飴玉ひとつ

 ころり、と飴玉を転がしながらなまえは冬島の背中を見ていた。エンジニアとしての冬島に与えられた一室は相変わらずまとまりがない。よくわからない機材が棚にぎゅうぎゅうに押し込められて、がらくたにしか見えないトリオンでできたなにかが床を埋めつくさんばかりだ。本や書類が積み上がったデスク、上着とベルトが通ったままのズボンがかけられたチェア。部屋の持ち主をそのまま表した、端的に言って散らかった部屋だった。
 床に直接座りこんでノートパソコンになにかを打ち込んでいた冬島は、部屋に入ってきたなまえに用件も聞かず、『ちょっと待ってろ』と飴玉をひとつ渡して、それからはずっと、パソコンと向き合っている。
 渡された飴玉は大粒のみぞれ玉だ。昔からあるような素朴な飴で、頬張ると大きくて持て余す。ざらりとした表面のせいで、やわらかい舌がすこし擦れて痛い。それでも右から左に、左から右に、口内で行ったり来たりとさせれば凹凸がとろけて滑らかになっていく。
 子ども扱い、しすぎじゃないだろうか。こちらを見向きもしない背中に床のがらくたを投げつけたくなる衝動を抑えて、冬島を見つめる。飴玉ひとつで言うことをきくとでも思われているような、そんな気がしてならない。
 恋人なのに。拗ねた気持ちが顔を出す。なまえはこんなに冬島のことが好きなのに。冬島はいつも子ども扱いばかり。ちゃんと恋人して扱うべきじゃないの。心のなかで文句を並べつつも、なまえは飴玉を転がしながら冬島の言ったとおりに待っているわけだけれど。だって冬島の邪魔をして嫌われたくもない。
 しかしもう三十分は待っていた。ころりころりと、飴玉もずいぶんと小さく転がしやすくなって、なまえはそっと吐息をもらした。

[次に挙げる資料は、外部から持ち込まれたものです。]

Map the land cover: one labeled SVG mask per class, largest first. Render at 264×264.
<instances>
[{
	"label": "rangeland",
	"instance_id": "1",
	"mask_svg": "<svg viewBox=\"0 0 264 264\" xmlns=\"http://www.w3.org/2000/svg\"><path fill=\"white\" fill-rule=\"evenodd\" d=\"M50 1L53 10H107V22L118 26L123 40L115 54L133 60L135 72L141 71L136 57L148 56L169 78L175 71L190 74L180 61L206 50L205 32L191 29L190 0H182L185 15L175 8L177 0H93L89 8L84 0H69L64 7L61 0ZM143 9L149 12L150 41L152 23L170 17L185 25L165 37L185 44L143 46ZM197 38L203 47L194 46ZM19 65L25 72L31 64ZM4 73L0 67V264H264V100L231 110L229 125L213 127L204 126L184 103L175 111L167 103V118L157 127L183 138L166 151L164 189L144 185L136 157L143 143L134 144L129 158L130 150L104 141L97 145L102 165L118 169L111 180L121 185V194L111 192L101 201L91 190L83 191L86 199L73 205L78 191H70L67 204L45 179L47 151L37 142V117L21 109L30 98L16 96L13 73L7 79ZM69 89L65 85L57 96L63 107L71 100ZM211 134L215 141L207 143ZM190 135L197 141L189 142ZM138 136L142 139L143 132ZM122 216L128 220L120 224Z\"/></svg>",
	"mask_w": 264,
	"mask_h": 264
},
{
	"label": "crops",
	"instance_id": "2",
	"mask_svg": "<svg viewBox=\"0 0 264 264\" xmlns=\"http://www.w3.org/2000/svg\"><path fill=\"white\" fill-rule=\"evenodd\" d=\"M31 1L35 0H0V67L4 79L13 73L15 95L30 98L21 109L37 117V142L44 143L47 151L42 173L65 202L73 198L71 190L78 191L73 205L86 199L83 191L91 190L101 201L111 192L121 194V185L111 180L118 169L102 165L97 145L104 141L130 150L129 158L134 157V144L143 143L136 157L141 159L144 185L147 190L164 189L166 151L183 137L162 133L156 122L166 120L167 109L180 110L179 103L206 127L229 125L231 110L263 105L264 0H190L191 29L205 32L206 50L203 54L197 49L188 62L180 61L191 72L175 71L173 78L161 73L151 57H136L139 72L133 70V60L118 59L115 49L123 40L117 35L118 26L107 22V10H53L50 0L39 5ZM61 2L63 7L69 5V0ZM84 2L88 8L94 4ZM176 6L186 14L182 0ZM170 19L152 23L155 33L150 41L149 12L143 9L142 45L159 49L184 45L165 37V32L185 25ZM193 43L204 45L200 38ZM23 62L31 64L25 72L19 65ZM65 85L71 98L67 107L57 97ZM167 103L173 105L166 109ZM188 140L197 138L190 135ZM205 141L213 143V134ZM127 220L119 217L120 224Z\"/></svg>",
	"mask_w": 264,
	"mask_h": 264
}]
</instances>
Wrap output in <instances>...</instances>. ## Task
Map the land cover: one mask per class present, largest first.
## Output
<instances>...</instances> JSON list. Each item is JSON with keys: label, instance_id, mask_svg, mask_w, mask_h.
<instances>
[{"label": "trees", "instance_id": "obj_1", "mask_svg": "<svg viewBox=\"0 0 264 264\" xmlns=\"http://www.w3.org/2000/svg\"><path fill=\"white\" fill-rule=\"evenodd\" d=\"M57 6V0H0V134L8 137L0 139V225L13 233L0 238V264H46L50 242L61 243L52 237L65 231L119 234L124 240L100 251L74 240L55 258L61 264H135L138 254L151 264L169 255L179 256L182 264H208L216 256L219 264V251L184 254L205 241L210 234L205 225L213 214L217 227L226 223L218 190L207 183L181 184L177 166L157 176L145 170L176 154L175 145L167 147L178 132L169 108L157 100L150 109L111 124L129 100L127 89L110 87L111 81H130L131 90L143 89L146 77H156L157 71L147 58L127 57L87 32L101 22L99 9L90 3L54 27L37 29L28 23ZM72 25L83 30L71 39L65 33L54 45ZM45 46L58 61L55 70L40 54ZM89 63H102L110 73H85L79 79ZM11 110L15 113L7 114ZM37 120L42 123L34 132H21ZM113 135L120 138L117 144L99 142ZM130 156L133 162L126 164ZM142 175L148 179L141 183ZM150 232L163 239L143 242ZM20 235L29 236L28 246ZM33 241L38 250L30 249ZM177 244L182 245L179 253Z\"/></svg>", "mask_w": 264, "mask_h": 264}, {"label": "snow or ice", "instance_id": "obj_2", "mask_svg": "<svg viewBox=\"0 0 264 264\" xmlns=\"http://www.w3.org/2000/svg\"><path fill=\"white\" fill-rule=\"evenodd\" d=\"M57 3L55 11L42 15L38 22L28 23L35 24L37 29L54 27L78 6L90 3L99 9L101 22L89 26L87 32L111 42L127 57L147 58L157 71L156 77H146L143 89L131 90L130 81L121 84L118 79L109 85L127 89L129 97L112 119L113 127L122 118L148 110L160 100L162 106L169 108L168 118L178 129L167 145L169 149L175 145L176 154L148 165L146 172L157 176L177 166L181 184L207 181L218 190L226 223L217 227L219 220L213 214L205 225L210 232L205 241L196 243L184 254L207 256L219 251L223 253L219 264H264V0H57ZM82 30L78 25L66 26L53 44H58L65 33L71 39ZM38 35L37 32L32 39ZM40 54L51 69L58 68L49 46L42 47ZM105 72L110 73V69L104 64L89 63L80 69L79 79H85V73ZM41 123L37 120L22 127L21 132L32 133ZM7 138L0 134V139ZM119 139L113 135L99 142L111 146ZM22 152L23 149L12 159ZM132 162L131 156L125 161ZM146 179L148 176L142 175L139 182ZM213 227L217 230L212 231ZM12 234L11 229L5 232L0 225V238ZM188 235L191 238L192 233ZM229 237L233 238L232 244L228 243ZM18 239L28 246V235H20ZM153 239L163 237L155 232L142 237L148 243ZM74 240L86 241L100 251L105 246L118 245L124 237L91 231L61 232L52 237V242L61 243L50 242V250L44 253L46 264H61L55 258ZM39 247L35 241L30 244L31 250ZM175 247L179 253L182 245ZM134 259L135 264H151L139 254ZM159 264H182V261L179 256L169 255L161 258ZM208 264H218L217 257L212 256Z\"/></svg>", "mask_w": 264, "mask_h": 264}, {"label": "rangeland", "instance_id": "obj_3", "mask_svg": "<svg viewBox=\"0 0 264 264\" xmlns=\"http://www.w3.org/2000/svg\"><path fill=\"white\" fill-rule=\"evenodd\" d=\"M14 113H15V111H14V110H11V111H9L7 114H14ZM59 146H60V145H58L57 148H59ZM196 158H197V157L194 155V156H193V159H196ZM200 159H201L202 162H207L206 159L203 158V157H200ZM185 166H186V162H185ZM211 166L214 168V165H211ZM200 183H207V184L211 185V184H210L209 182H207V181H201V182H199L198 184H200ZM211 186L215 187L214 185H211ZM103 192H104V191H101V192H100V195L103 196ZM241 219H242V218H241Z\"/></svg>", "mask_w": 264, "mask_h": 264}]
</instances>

 「あ゛ぁ~」と、声をあげながら伸びをする。黒いTシャツ越しに肩甲骨が動く。パキリポキリと固まった関節が音を立てた。疲れた、と肩を落として力を抜く。
「なまえ、待たせて悪かったな~」
 と、冬島は振り向いて。床を埋めつくさんばかりのがらくたのなかで、からだを小さく折りたたんで横たわるなまえに気付いた。すぅすぅとかすかな寝息が聞こえて腕時計をみれば、おそらくだが一時間は経っている。
 無防備な頬にキスでもしたかったが、そうするべきではないことは知っている。だって、これは、起こしたら、そうとう、怒られる。warning、頭のなかでちかちか文字が光った。『ちょっと』と言って一時間も待たされたなまえの怒りは幾ばくか。急ぎの用件ではなかったと思うのだが、そういう問題でもないだろう。
「あー……、なまえ、さん?」
 下手に出ながらそっと肩を揺すった。その拍子にぎゅっと握られていたなまえの手がゆるんで、ぽろりと床に落ちたのは飴玉の小袋。しわくちゃになっていた。ずっと待ってたんだよなぁ。そう思うと笑みがこぼれる。ちょっと、ときめいた。
 大きな瞳がゆっくりとひらいていく。その瞳が『遅い』と怒りに染まる瞬間を恐々と待ちながら、疲れが溶けていくのを感じていた。例え向けられるのが怒りだろうと、そこは惚れた弱み、恋人とのことだから。へらっと浮かんでしまう笑みをとめることはできなかった。